There is no justification for billing consumers for power that was not received or consumed, he pointed out. “An estimated billing is an abuse; we used to have an estimated billing in Nigeria before the DisCos came on board, and it was not as contentious and discriminating as we have it now,” he said.
Consumers he said refused to pay their bills because the estimated billings were “arbitrary and crazy” and therefore urged DisCos to follow the estimated billing methodology as stated by law, which makes it rational and reasonable.
DisCos, he stated should be responsive and sensitive in addressing consumers’ complaints.

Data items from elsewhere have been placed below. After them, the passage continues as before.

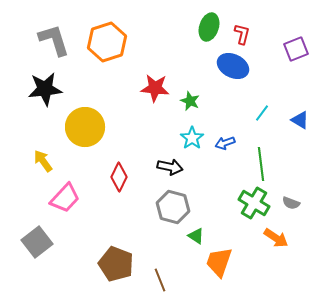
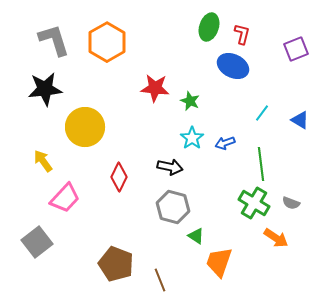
orange hexagon: rotated 12 degrees counterclockwise
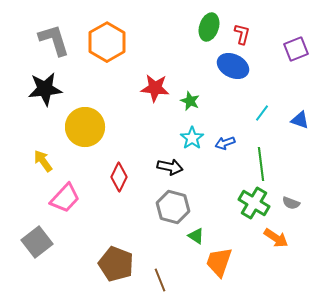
blue triangle: rotated 12 degrees counterclockwise
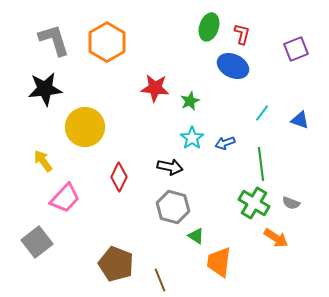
green star: rotated 24 degrees clockwise
orange trapezoid: rotated 12 degrees counterclockwise
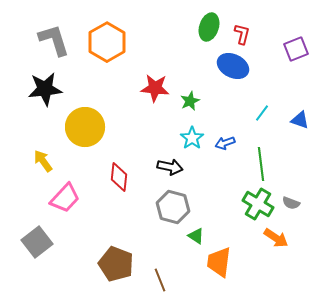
red diamond: rotated 20 degrees counterclockwise
green cross: moved 4 px right, 1 px down
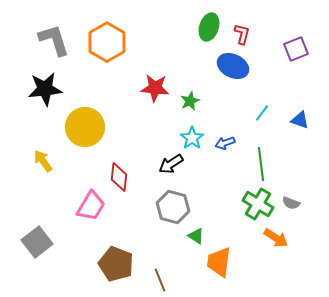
black arrow: moved 1 px right, 3 px up; rotated 135 degrees clockwise
pink trapezoid: moved 26 px right, 8 px down; rotated 12 degrees counterclockwise
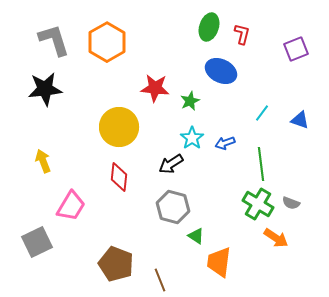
blue ellipse: moved 12 px left, 5 px down
yellow circle: moved 34 px right
yellow arrow: rotated 15 degrees clockwise
pink trapezoid: moved 20 px left
gray square: rotated 12 degrees clockwise
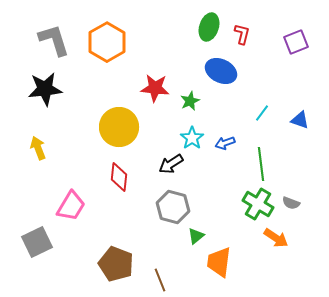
purple square: moved 7 px up
yellow arrow: moved 5 px left, 13 px up
green triangle: rotated 48 degrees clockwise
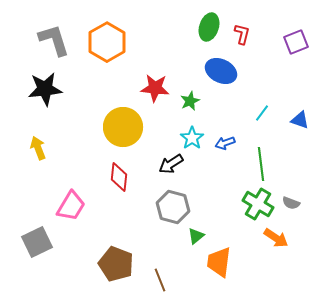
yellow circle: moved 4 px right
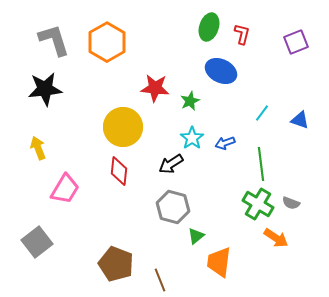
red diamond: moved 6 px up
pink trapezoid: moved 6 px left, 17 px up
gray square: rotated 12 degrees counterclockwise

“I expected EKO Discos to build on its effective metering schemes to create transparency in addressing the estimated billings. We are also planning to bring all the power stakeholders such as the Nigerian Electricity Regulatory Commission (NERC), Generating Companies of Nigeria (GENCO) and Distribution Companies (DISCOs) together to address challenges confronting the sector.”
Adeoye Fadeyibi, the Chief Executive Officer, EKEDC, said the company had improved tremendously on its customer service delivery system within its operations.
Fadeyibi, who was represented by Joseph Ezenwa, the chief finance officer of the company, said that EKEDC had the responsibility to satisfy its customers.
According to him, the company would ensure the maximum supply of electricity to its customers, adding that the company had stepped up on prompt response to addressing faults and outage within its network.
Fadeyibi said that the Metering Assessment Programme initiative would go a long way in addressing the metering gap within the network. He said the company had metered more than 150,000 customers and about seven meter service providers had been engaged to commence on the MAP schemes.
“In spite of our efforts in ensuring effective metering within our network to ease customer’s complaints, we noticed that over 70,000 customers have not vended (recharged the pre-paid meter) in the last one year.
“Some customers are in the habit of bypassing meters and engaging in energy theft.